Singh Yashbir, Faghani Shahriar, Eaton John E, Venkatesh Sudhakar K, Erickson Bradley J
Department of Radiology, Mayo Clinic, Rochester, MN.
Division of Gastroenterology & Hepatology, Mayo Clinic, Rochester, MN.
Mayo Clin Proc Digit Health. 2024 Jul 31;2(3):470-476. doi: 10.1016/j.mcpdig.2024.07.002. eCollection 2024 Sep.
To investigate a deep learning model for predicting hepatic decompensation using computed tomography (CT) imaging in patients with primary sclerosing cholangitis (PSC).

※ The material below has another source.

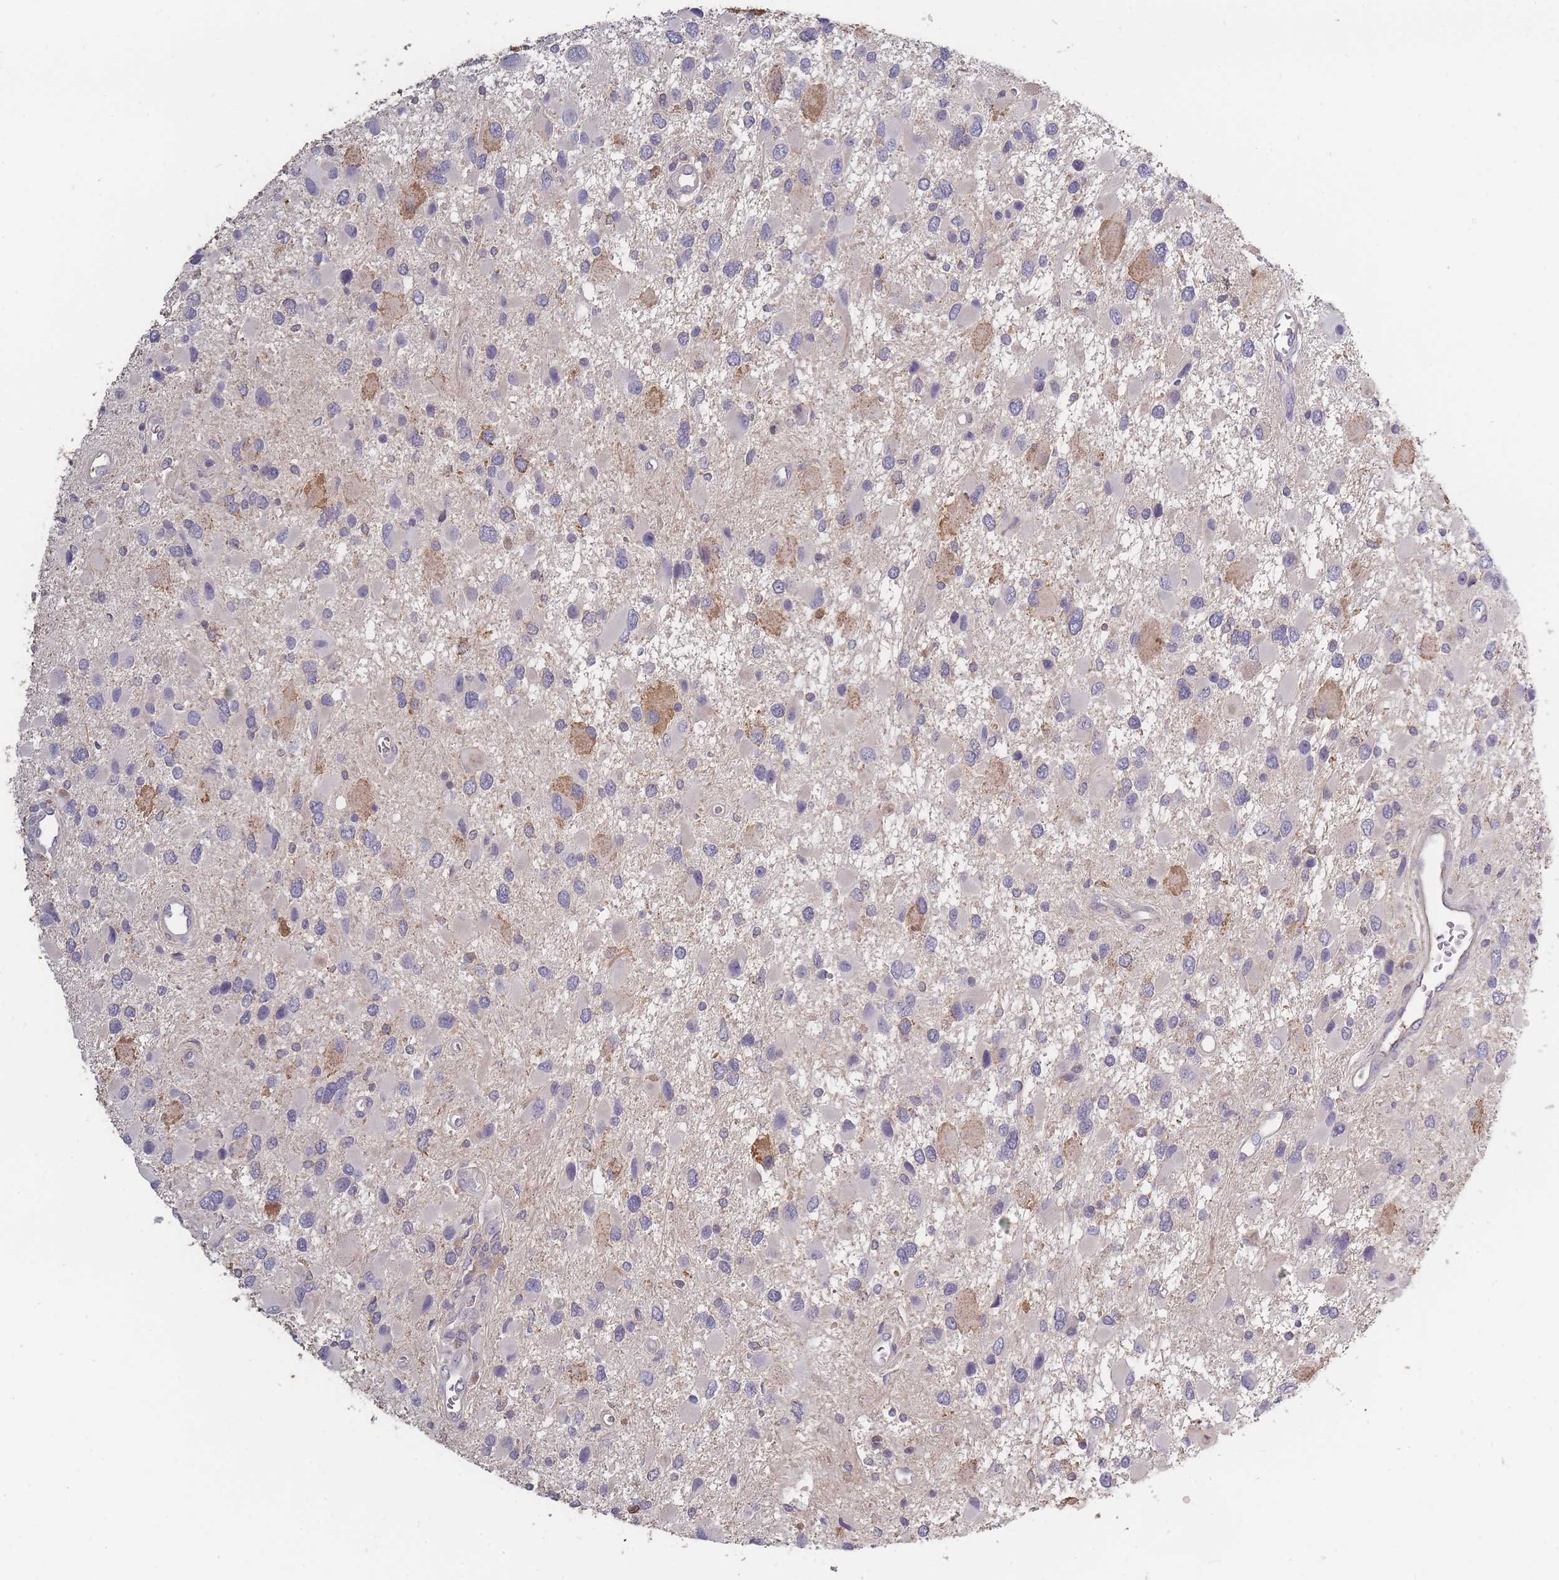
{"staining": {"intensity": "moderate", "quantity": "<25%", "location": "cytoplasmic/membranous"}, "tissue": "glioma", "cell_type": "Tumor cells", "image_type": "cancer", "snomed": [{"axis": "morphology", "description": "Glioma, malignant, High grade"}, {"axis": "topography", "description": "Brain"}], "caption": "A histopathology image showing moderate cytoplasmic/membranous positivity in about <25% of tumor cells in glioma, as visualized by brown immunohistochemical staining.", "gene": "BST1", "patient": {"sex": "male", "age": 53}}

Retrospective cohort study involving 277 adult patients with large-duct PSC who underwent an abdominal CT scan. The portal venous phase CT images were used as input to a 3D-DenseNet121 model, which was trained using 5-fold crossvalidation to classify hepatic decompensation. To further investigate the role of each anatomic region in the model's decision-making process, we trained the model on different sections of 3-dimensional CT images. This included training on the right, left, anterior, posterior, inferior, and superior halves of the image data set. For each half, as well as for the entire scan, we performed area under the receiving operating curve (AUROC) analysis.
Hepatic decompensation occurred in 128 individuals after a median (interquartile range) of 1.5 years (142-1318 days) after the CT scan. The deep learning model exhibited promising results, with a mean ± SD AUROC of 0.89±0.04 for the baseline model. The mean ± SD AUROC for left, right, anterior, posterior, superior, and inferior halves were 0.83±0.03, 0.83±0.03, 0.82±0.09, 0.79±0.02, 0.78±0.02, and 0.76±0.04, respectively.
The study illustrates the potential of examining CT imaging using 3D-DenseNet121 deep learning model to predict hepatic decompensation in patients with PSC.
研究一种使用计算机断层扫描(CT)成像预测原发性硬化性胆管炎(PSC)患者肝失代偿的深度学习模型。
回顾性队列研究,纳入277例接受腹部CT扫描的成年大胆管PSC患者。门静脉期CT图像用作3D-DenseNet121模型的输入,该模型采用5折交叉验证进行训练以对肝失代偿进行分类。为进一步研究每个解剖区域在模型决策过程中的作用,我们在三维CT图像的不同部分上训练模型。这包括在图像数据集的右半部分、左半部分、前半部分、后半部分、下半部分和上半部分进行训练。对于每个部分以及整个扫描,我们进行了受试者操作特征曲线下面积(AUROC)分析。
在CT扫描后的中位时间(四分位间距)1.5年(142 - 1318天)后,128例患者发生了肝失代偿。深度学习模型显示出有前景的结果,基线模型的平均±标准差AUROC为0.89±0.04。左半部分、右半部分、前半部分、后半部分、上半部分和下半部分的平均±标准差AUROC分别为0.83±0.03、0.83±0.03、0.82±0.09、0.79±0.02、0.78±0.02和0.76±0.04。
该研究说明了使用3D-DenseNet121深度学习模型检查CT成像以预测PSC患者肝失代偿的潜力。